[Start of section]

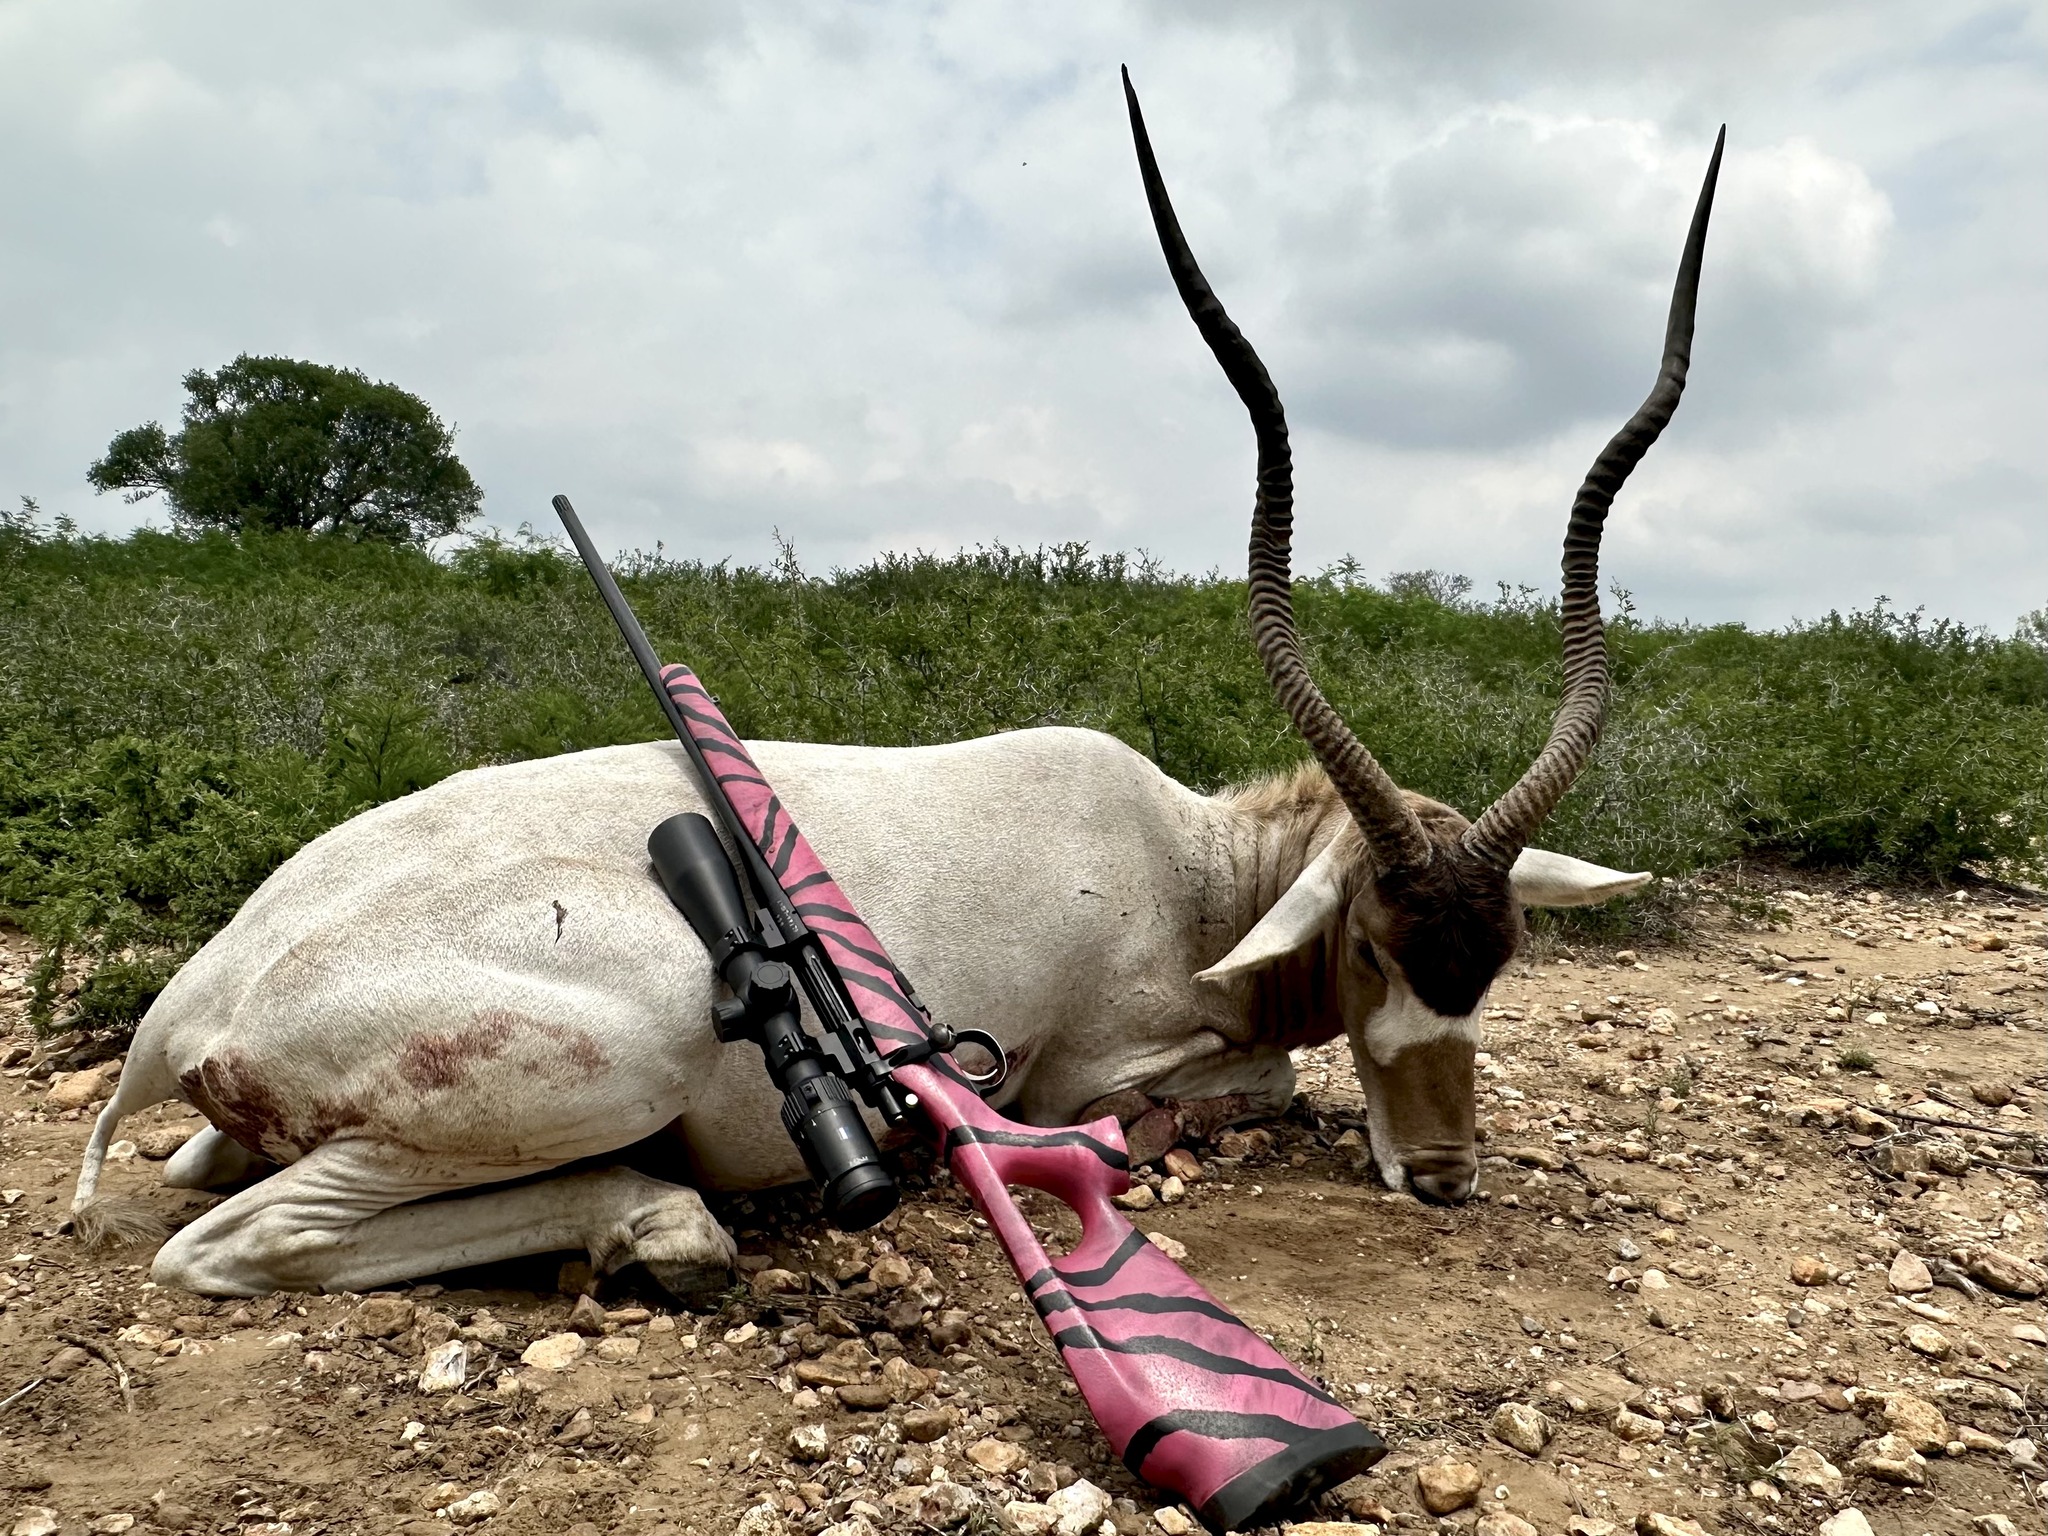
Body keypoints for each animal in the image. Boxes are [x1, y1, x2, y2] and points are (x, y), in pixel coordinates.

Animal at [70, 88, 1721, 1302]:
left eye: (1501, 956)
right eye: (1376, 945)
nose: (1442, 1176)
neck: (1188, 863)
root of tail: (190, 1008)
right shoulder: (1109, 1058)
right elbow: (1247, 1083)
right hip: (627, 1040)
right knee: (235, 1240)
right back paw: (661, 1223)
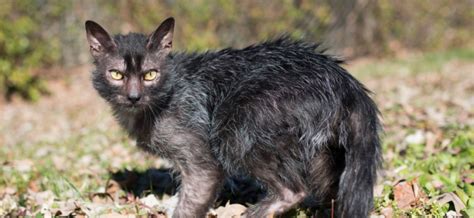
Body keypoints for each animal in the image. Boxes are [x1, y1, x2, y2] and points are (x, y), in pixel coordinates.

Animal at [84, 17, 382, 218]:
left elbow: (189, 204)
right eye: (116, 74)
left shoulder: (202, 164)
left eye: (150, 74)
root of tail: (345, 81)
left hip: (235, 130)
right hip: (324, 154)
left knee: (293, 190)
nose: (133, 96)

[End of section]
[Start of section]

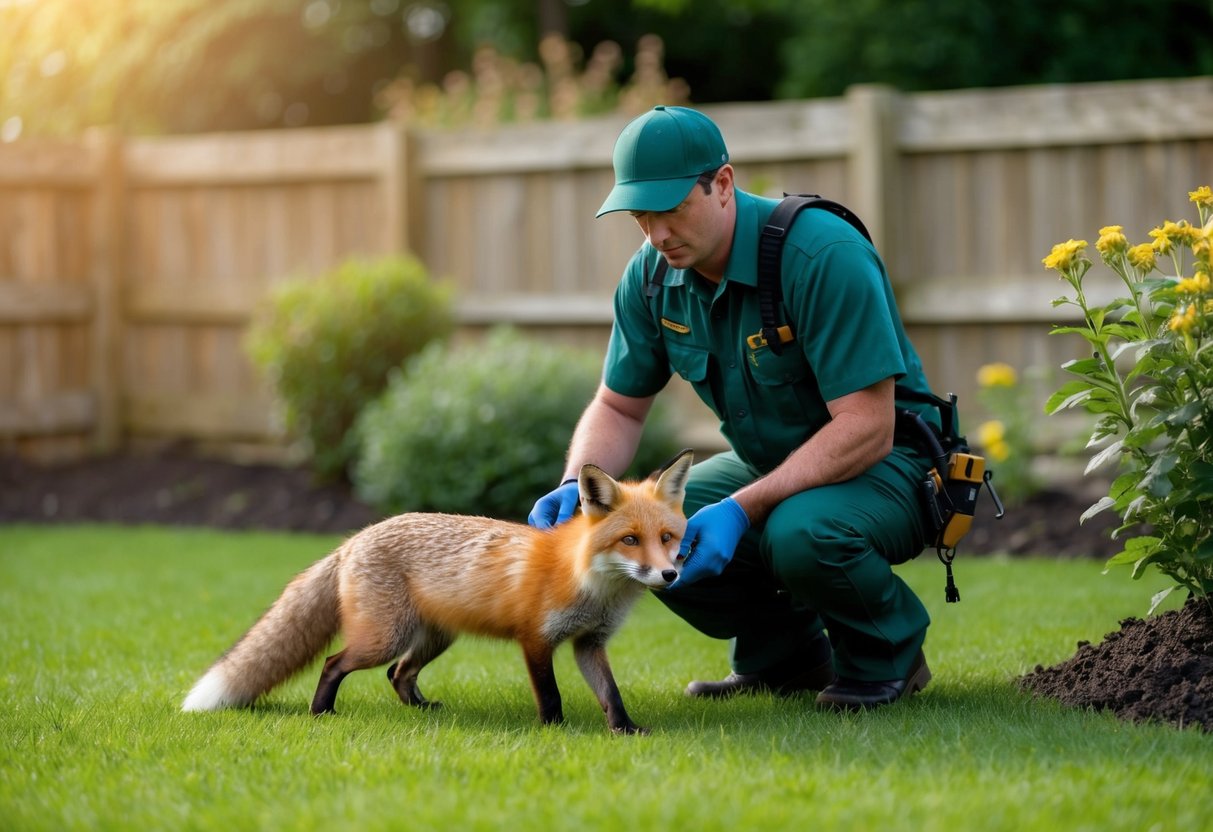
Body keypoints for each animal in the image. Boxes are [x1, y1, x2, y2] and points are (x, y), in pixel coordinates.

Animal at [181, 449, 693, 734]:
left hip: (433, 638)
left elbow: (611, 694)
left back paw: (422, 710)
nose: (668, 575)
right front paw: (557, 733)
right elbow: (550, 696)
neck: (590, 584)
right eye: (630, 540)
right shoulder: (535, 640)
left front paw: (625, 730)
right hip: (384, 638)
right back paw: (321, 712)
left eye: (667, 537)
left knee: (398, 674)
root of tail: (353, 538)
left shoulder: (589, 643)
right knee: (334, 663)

[End of section]
[Start of section]

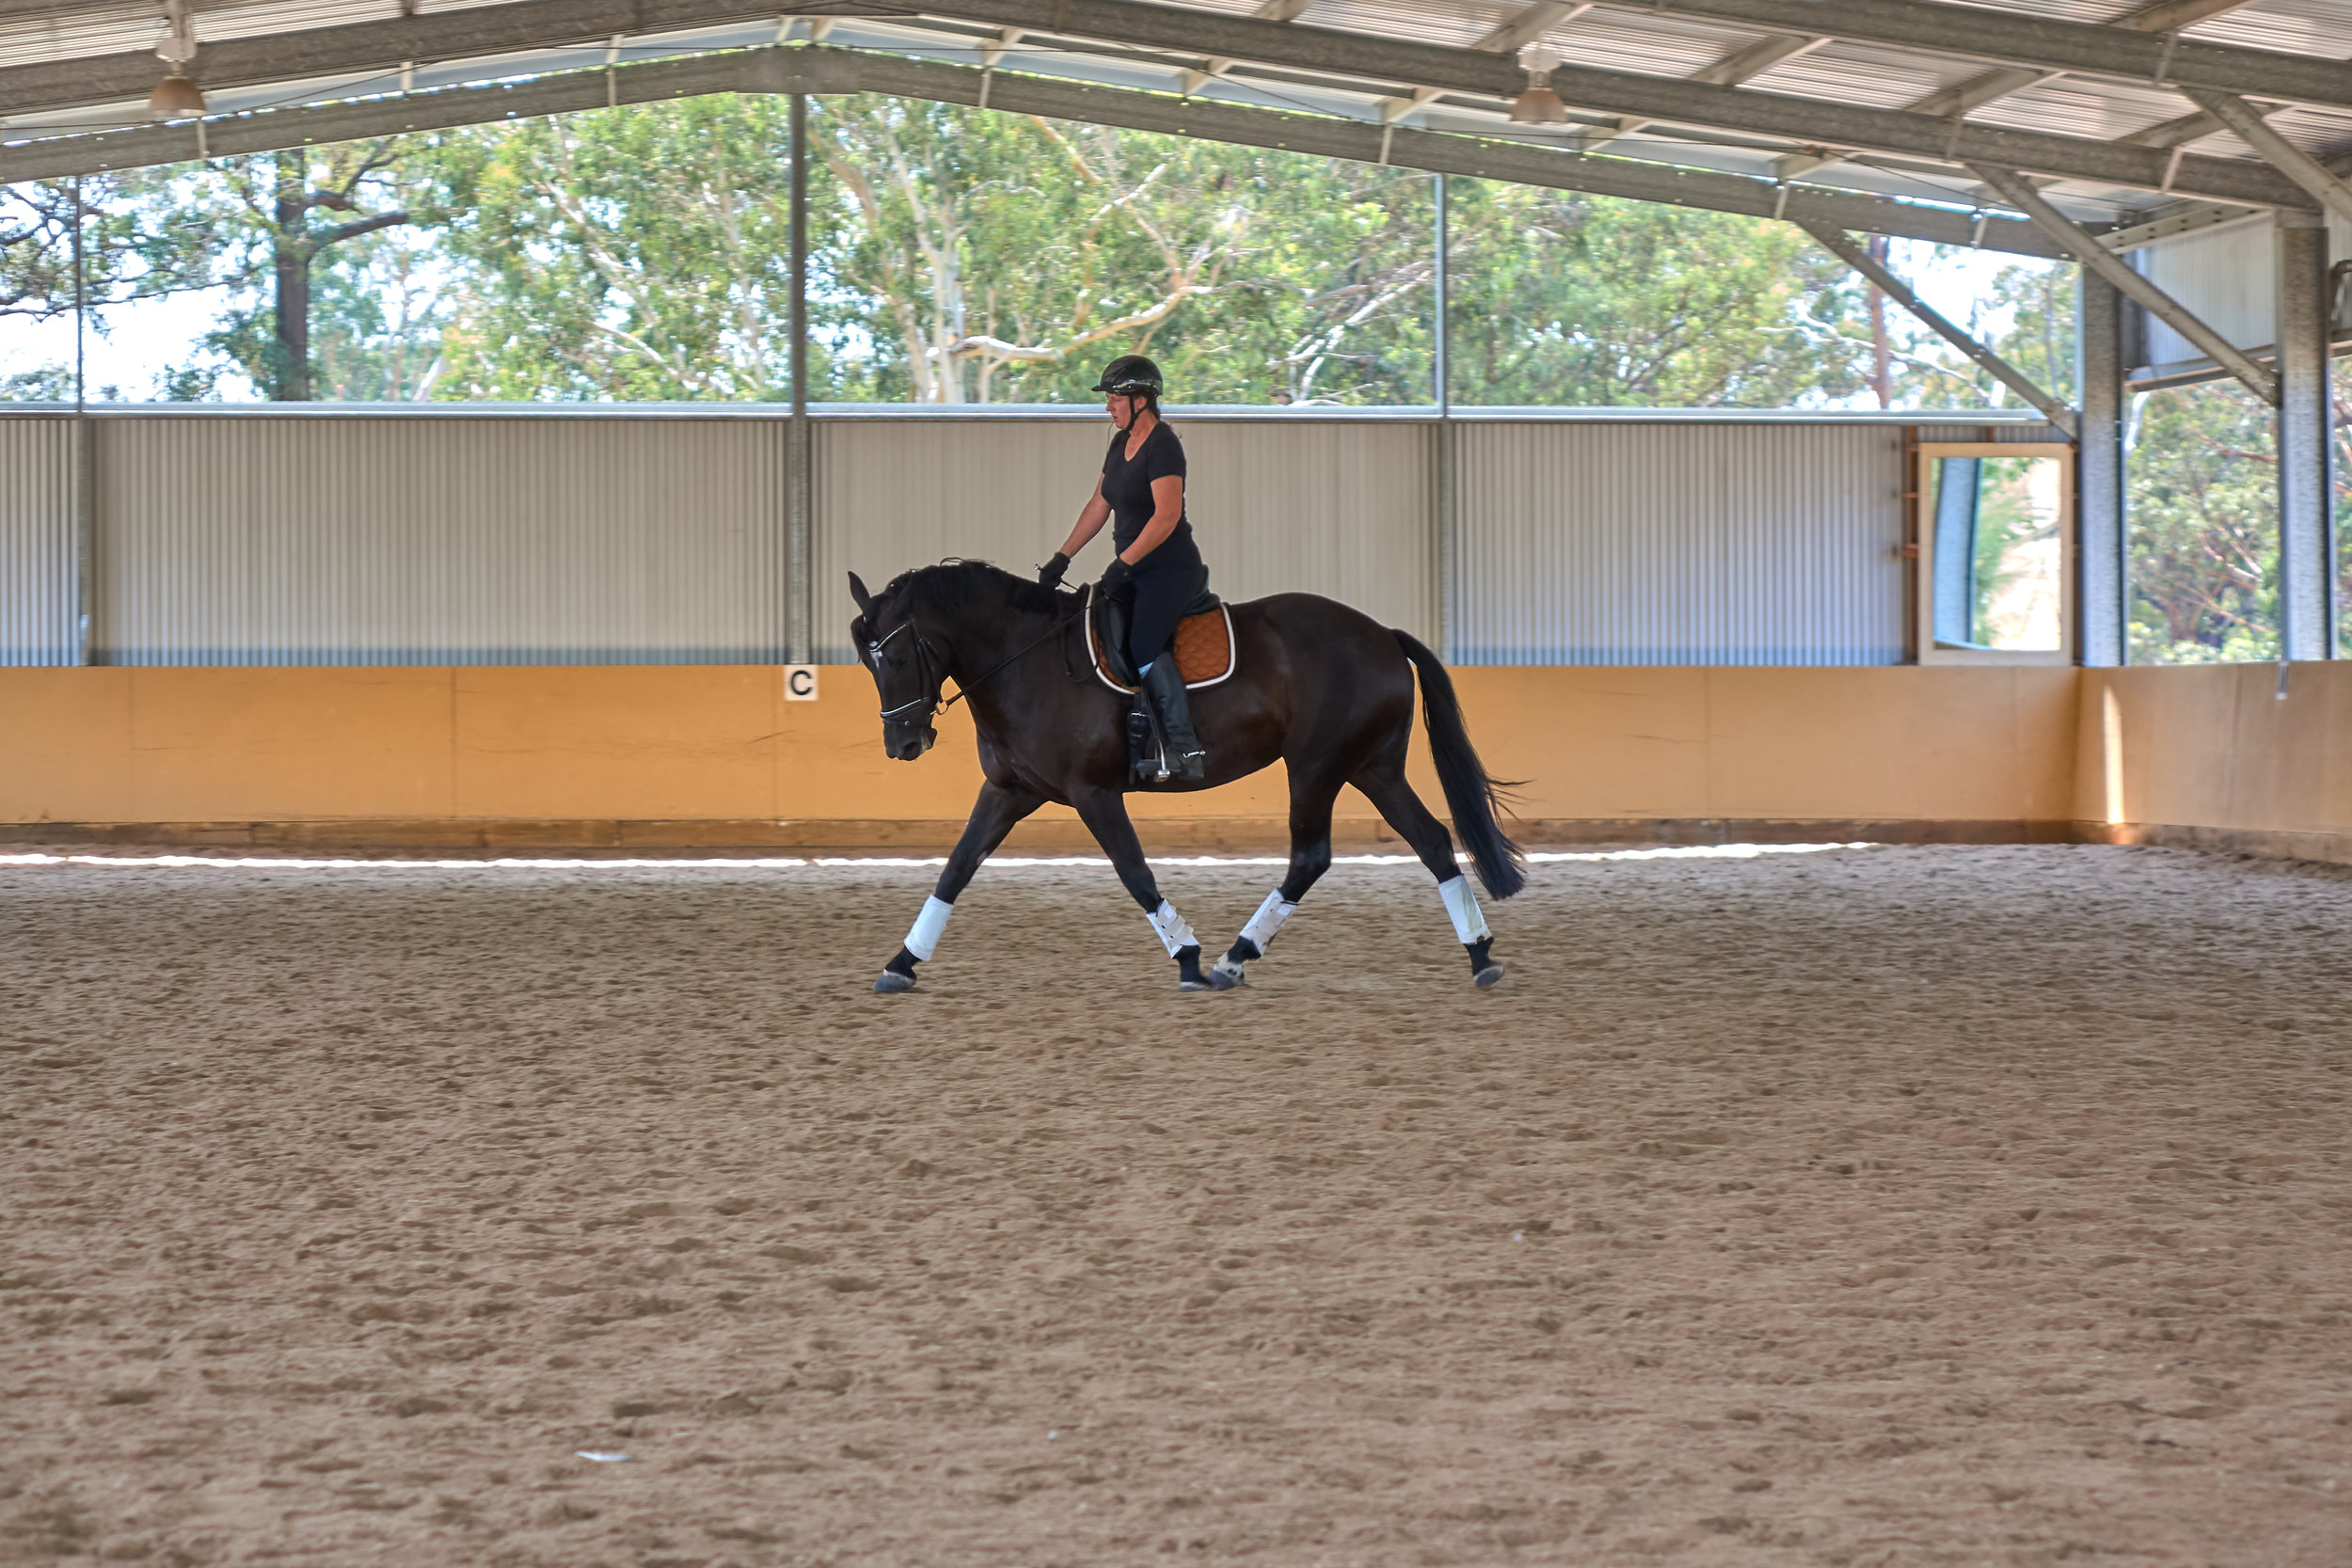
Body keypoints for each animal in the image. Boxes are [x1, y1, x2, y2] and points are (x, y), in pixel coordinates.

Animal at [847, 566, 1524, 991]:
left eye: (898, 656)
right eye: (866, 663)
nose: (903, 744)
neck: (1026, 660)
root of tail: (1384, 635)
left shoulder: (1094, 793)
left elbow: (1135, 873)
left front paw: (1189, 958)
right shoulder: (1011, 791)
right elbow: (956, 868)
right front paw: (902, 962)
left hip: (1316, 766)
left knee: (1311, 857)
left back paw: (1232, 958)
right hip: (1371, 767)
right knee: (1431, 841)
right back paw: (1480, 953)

[End of section]

## WORK REQUIRED
Your reply should hold nothing but the lines above, from the one containing "right hip: (627, 1040)" to the one containing "nose: (133, 96)", reproduced exactly minus the pictures.

## THE COMPLETED TASK
right hip: (627, 1040)
right knee: (235, 1240)
right back paw: (661, 1223)
Body keypoints for each animal in the image. Boxes are [x1, y1, x2, y2] and points are (x, y), in pixel coordinates.

Animal at [84, 17, 382, 218]:
left elbow: (189, 204)
right eye: (116, 74)
left shoulder: (202, 164)
left eye: (150, 74)
root of tail: (345, 81)
left hip: (235, 130)
right hip: (324, 154)
left knee: (293, 190)
nose: (133, 96)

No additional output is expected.